The European Parliament's Budget Control Committee has said the European Medicines Agency (EMA) should be granted approval for the way it managed its funding in FY 2009.

In May, Parliament had refused to sign off the EMA accounts for the year, citing its "grave" concerns at potential conflict of interest issues at the Agency, and had ordered an investigation by the European Court of Auditors (ECA).

The Committee now says that the EMA has taken action to remedy shortcomings in the management of its budget and that it should be granted approval ("discharge"). However, Parliamentarians say they still have a number of concerns. For example, they emphasise that the impartiality and independence of EMA staff members needs to be assessed thoroughly when they are appointed project team leaders for the evaluation of medicinal products, and they also call on the Agency to improve its procurement procedures and keep Parliament better informed of the results of actions which have been requested.

The Committee's recommendation for closure and discharge of the Agency's accounts now needs to be approved by Parliament as a whole in plenary session, and the plenary vote is scheduled for October 25.

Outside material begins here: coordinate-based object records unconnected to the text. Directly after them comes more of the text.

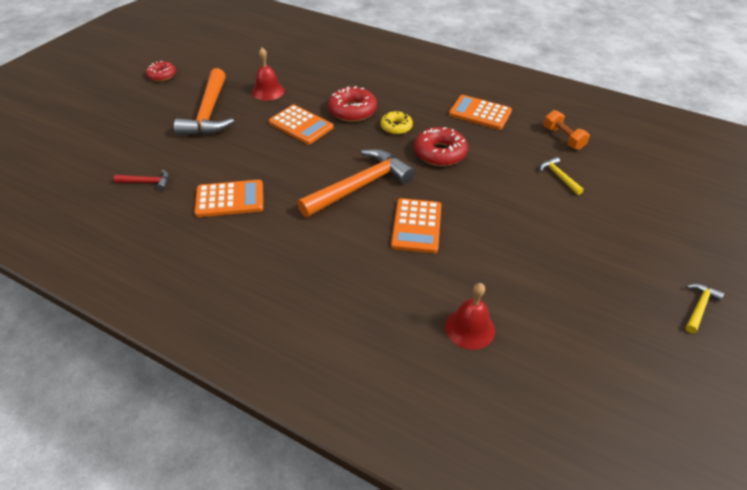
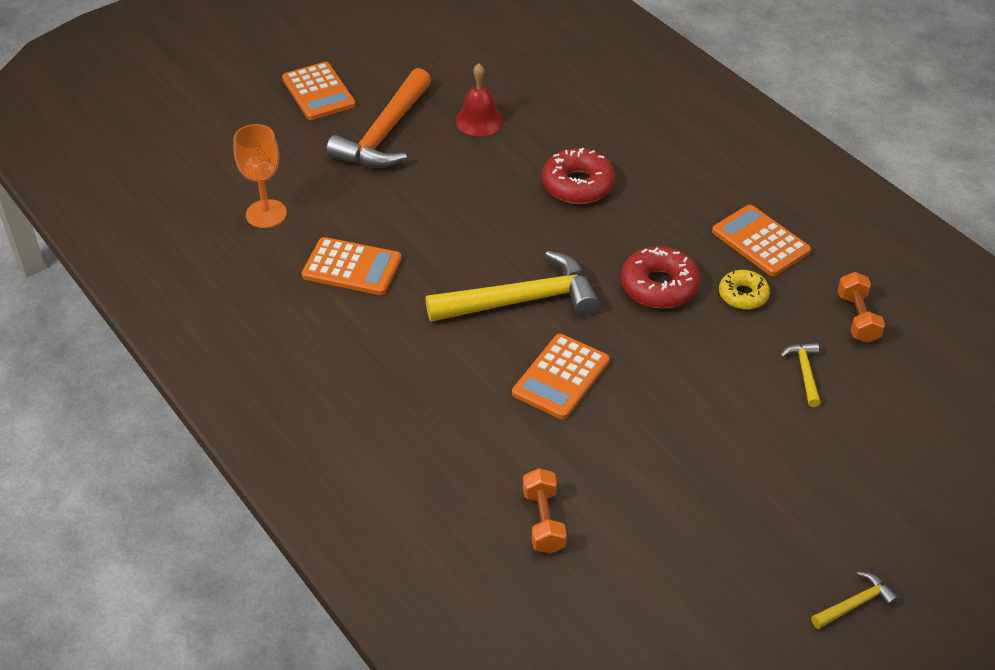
camera: 25 degrees right, 0 degrees up
red hammer [114,169,169,191] -> orange goblet [234,124,287,228]
red donut [146,61,176,81] -> none
orange calculator [269,105,333,145] -> orange calculator moved to [282,62,356,120]
orange hammer [297,149,415,217] -> yellow hammer [426,251,600,322]
yellow donut [381,111,413,135] -> yellow donut moved to [719,270,770,310]
red bell [445,283,495,350] -> orange dumbbell [523,468,567,554]

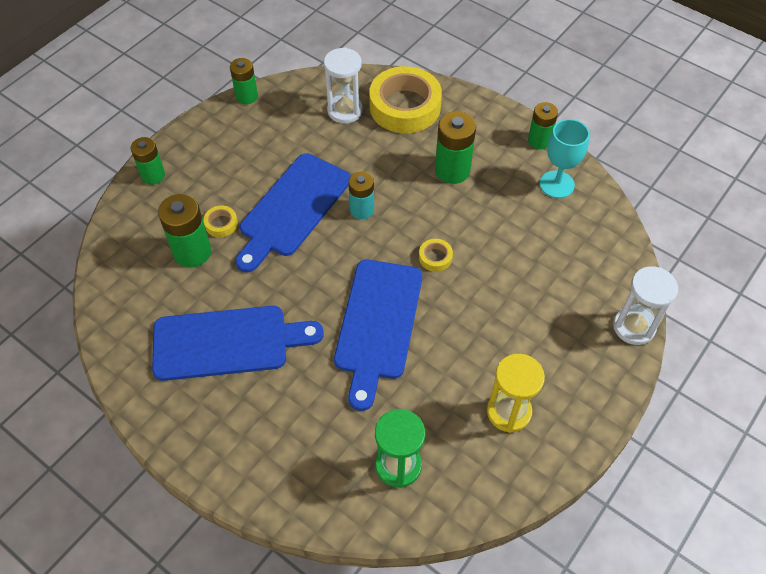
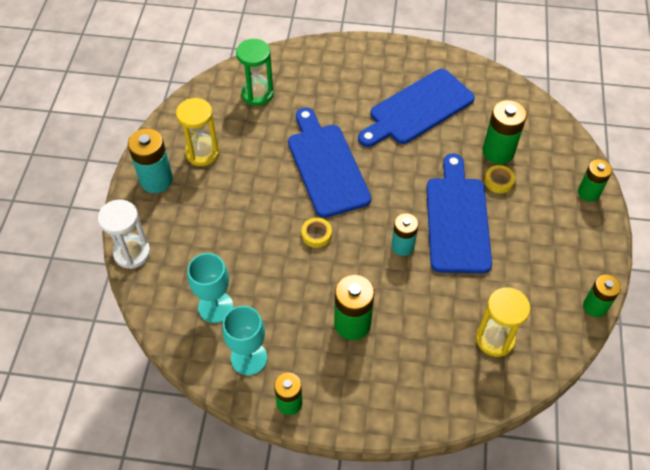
camera: 150 degrees right, 0 degrees up
white hourglass [324,47,363,123] -> yellow hourglass [476,287,531,357]
yellow tape [369,66,442,133] -> none
none -> turquoise battery [128,129,173,193]
none -> turquoise goblet [188,253,233,323]

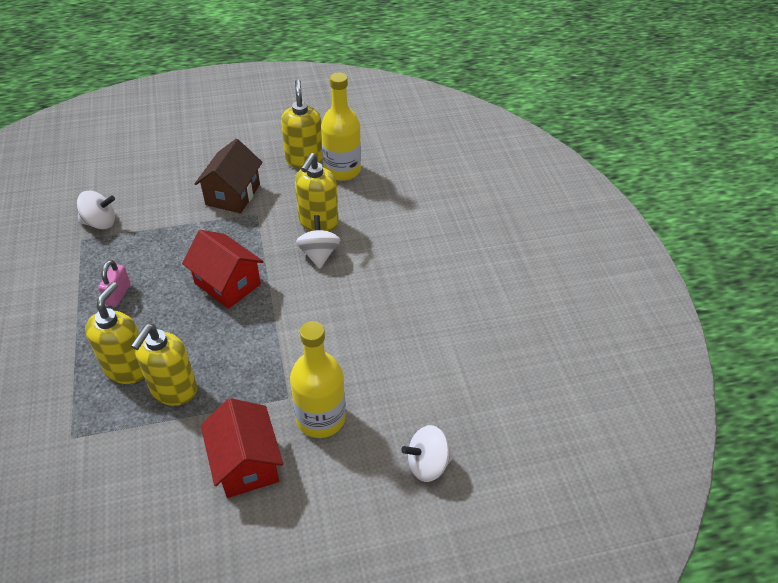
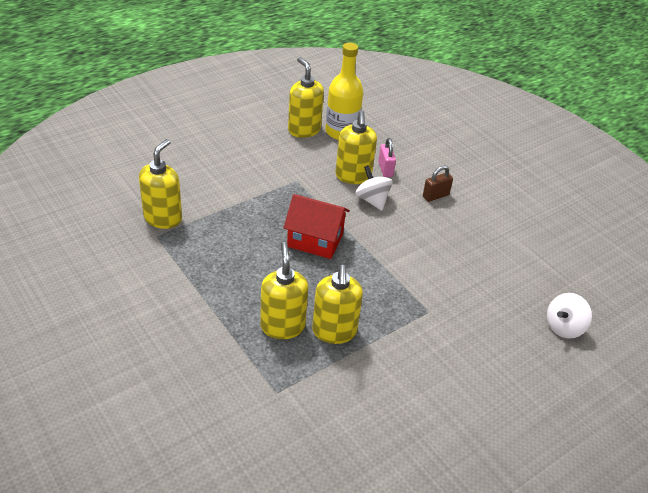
camera: 25 degrees left, 5 degrees down
white spinning top [77,191,115,229] -> yellow soap dispenser [139,139,182,229]
pink padlock [98,260,131,307] -> pink padlock moved to [378,138,396,177]
brown house [194,139,263,214] -> none
red house [201,398,283,498] -> none
yellow bottle [290,321,346,438] -> none
none -> brown padlock [423,165,453,202]

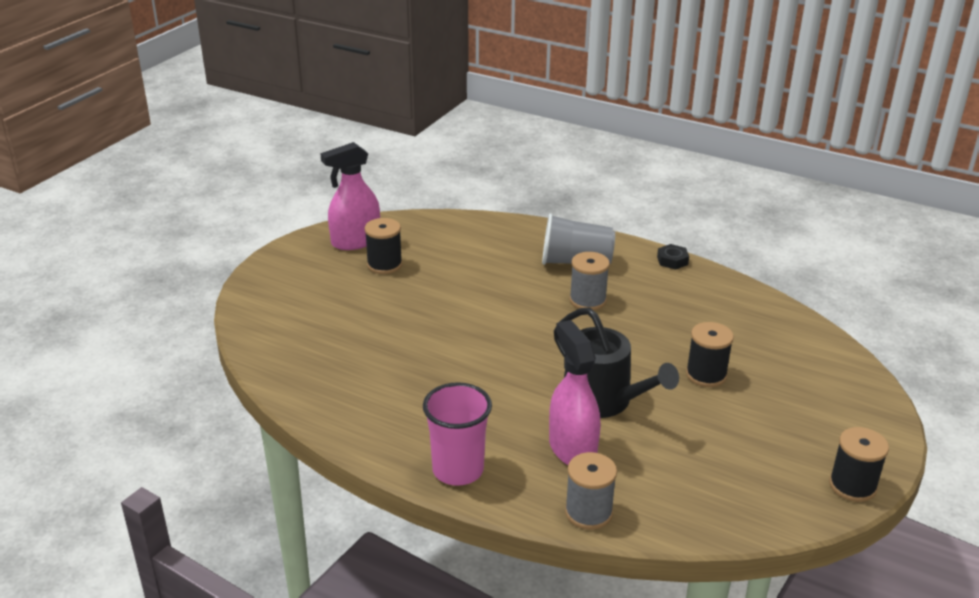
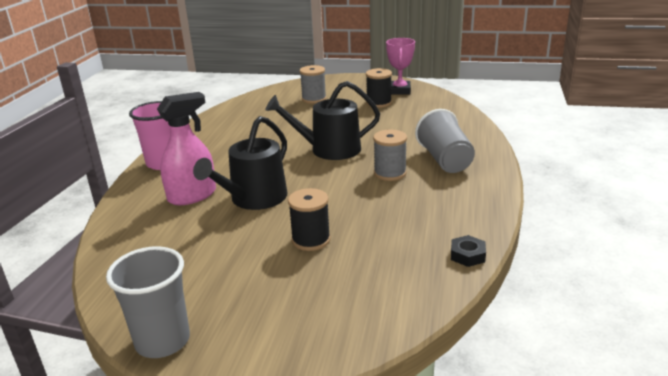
camera: 75 degrees right, 5 degrees down
pink spray bottle [320,142,380,250] -> pink trophy [386,38,415,95]
grey spool [565,452,617,530] -> grey spool moved to [300,65,326,104]
black nut [657,244,689,270] -> black nut moved to [451,235,486,267]
black spool [829,427,889,502] -> grey cup [106,246,190,358]
none -> black watering can [265,81,380,160]

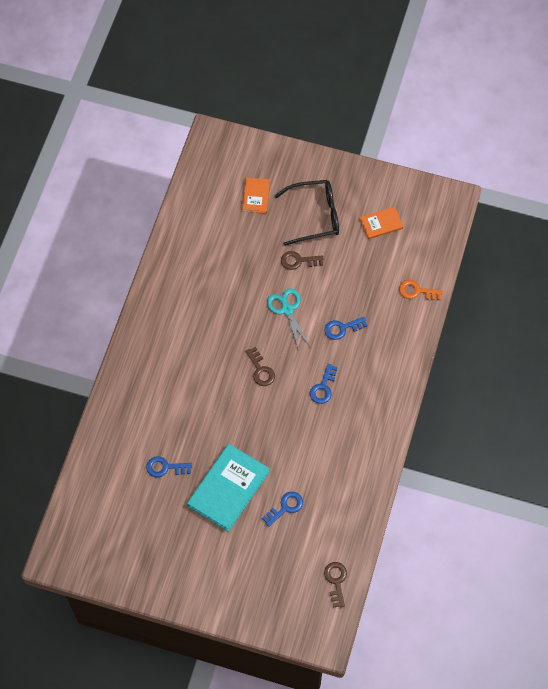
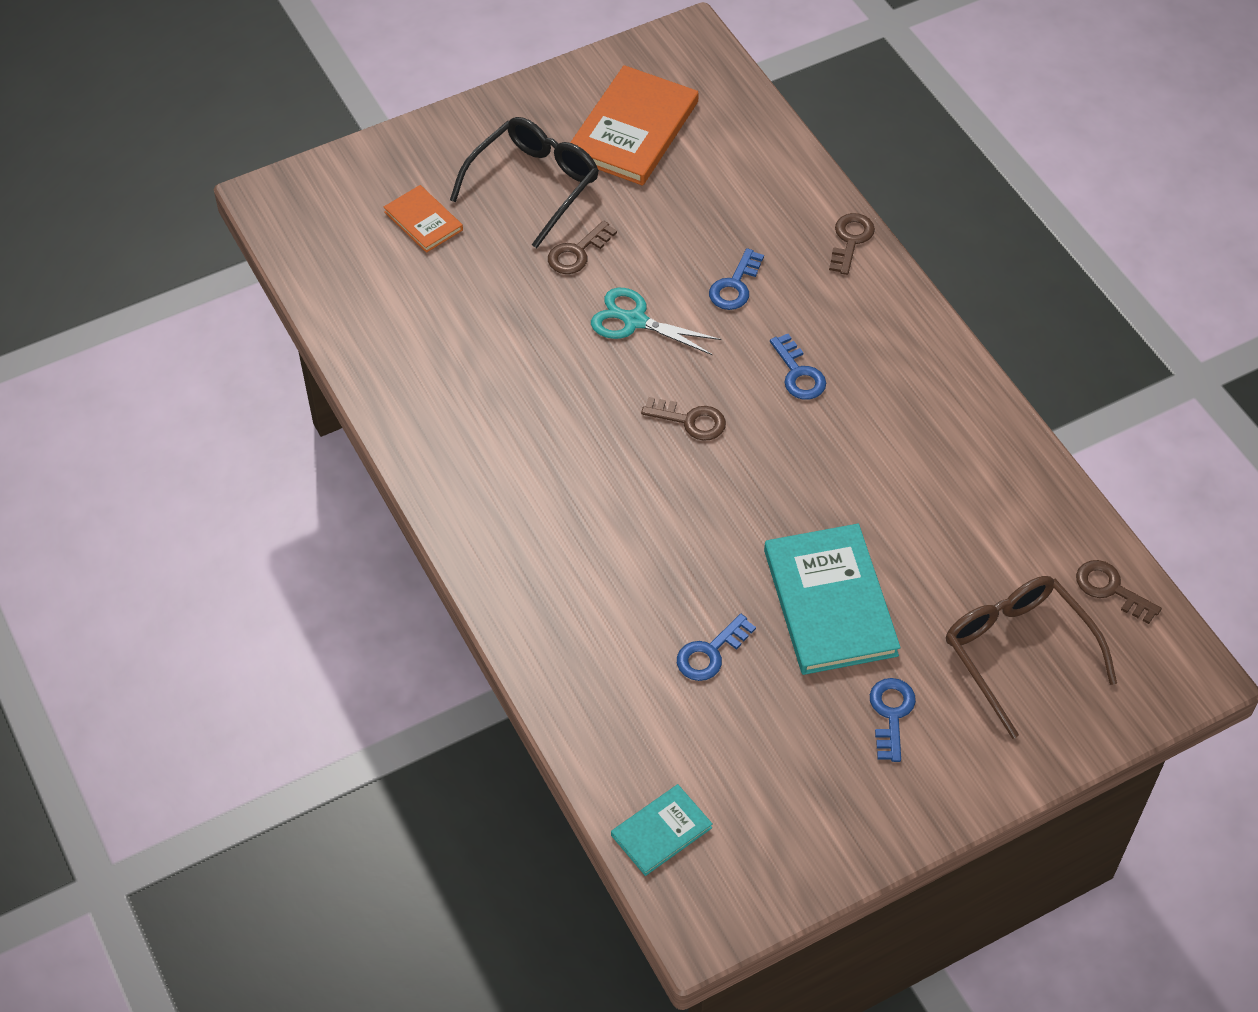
camera: 45 degrees left, 10 degrees down
blue key [262,492,303,527] -> blue key moved to [870,678,916,762]
orange book [360,207,403,239] -> orange book [570,65,699,186], size x1.88
orange key [399,280,442,300] -> none
none -> turquoise book [611,784,712,876]
none -> brown key [829,213,875,275]
none -> brown glasses [946,576,1117,739]

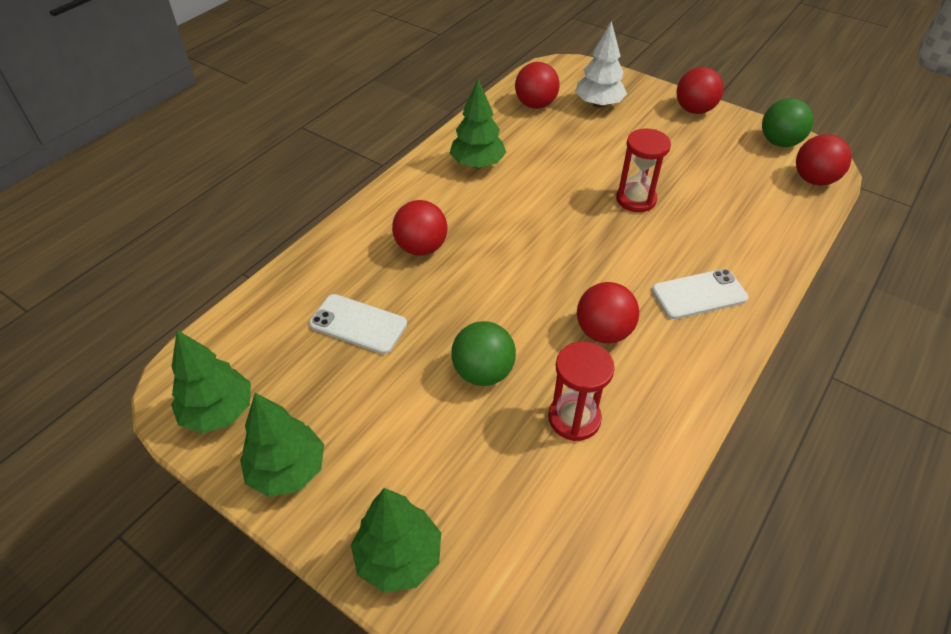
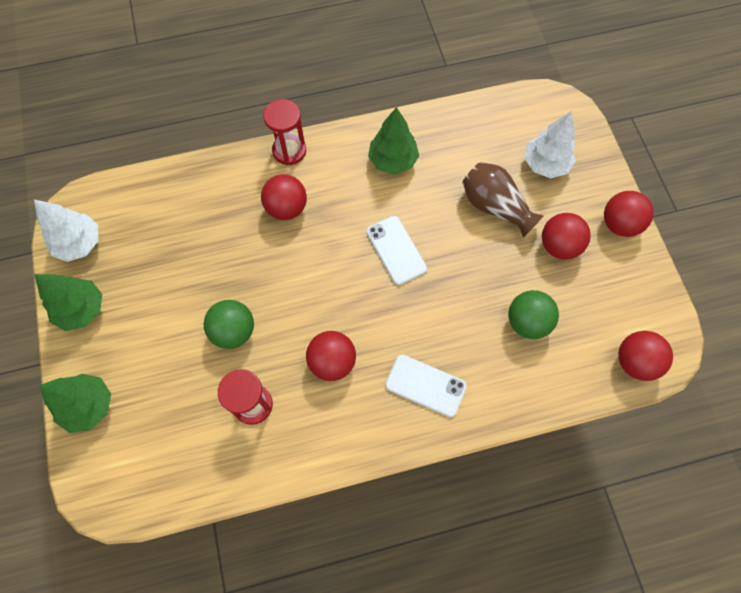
camera: 40 degrees right, 20 degrees up
green tree [171,330,251,433] -> white tree [34,200,98,262]
white phone [309,294,407,354] -> white phone moved to [366,216,427,285]
red ball [515,62,560,109] -> red ball moved to [542,213,591,260]
red hourglass [616,128,671,212] -> red hourglass moved to [263,99,306,165]
green ball [762,98,814,147] -> green ball moved to [508,290,559,339]
none -> brown vase [462,162,544,238]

Meantime, the EMA has launched a new database which allows the public, for the first time, to directly search for declarations of interests by all experts who have been nominated by European Union (EU) member states' medicines regulators for involvement in Agency activities.

Previously, experts' declarations of interests were available only on request.

The launch of the new database coincides with the entry into force last month of new EMA rules on handling scientific experts' conflicts of interests, which have been drawn up "to protect the Agency's scientific opinion-making processes from the influence of any improper interests," it says.

The rules classify conflicts of interest as either direct, indirect and no interests, and experts are required to sign a form detailing any direct or indirect financial or other interests that could affect their impartiality. These forms are displayed on the website, as submitted by the experts.

On the basis of these declarations, the Agency decides whether or not to include an expert as a member of working party or other group, and experts are assigned corresponding risk levels, with direct interests leading to the highest risk level.

Under the new rules, the EMA also says it will apply a more proactive approach to identifying potential conflicts of interest and in searching for alternative experts. As part of this, it will screen all declared interests of proposed members of its scientific committees prior to their formal nomination, while in areas where such conflicts may limit the availability of experts, for example in relation to some rare diseases, the Agency says it will "look proactively for alternative experts using its established relationships with academia and learned societies."

By the end of last week, new declaration of interest forms had been received and published from around half of the approximately 5,000 experts on the database. "Involvement in the Agency's activities is subject to the availability of a signed declaration of interests form and assessment of declared interests," says the EMA.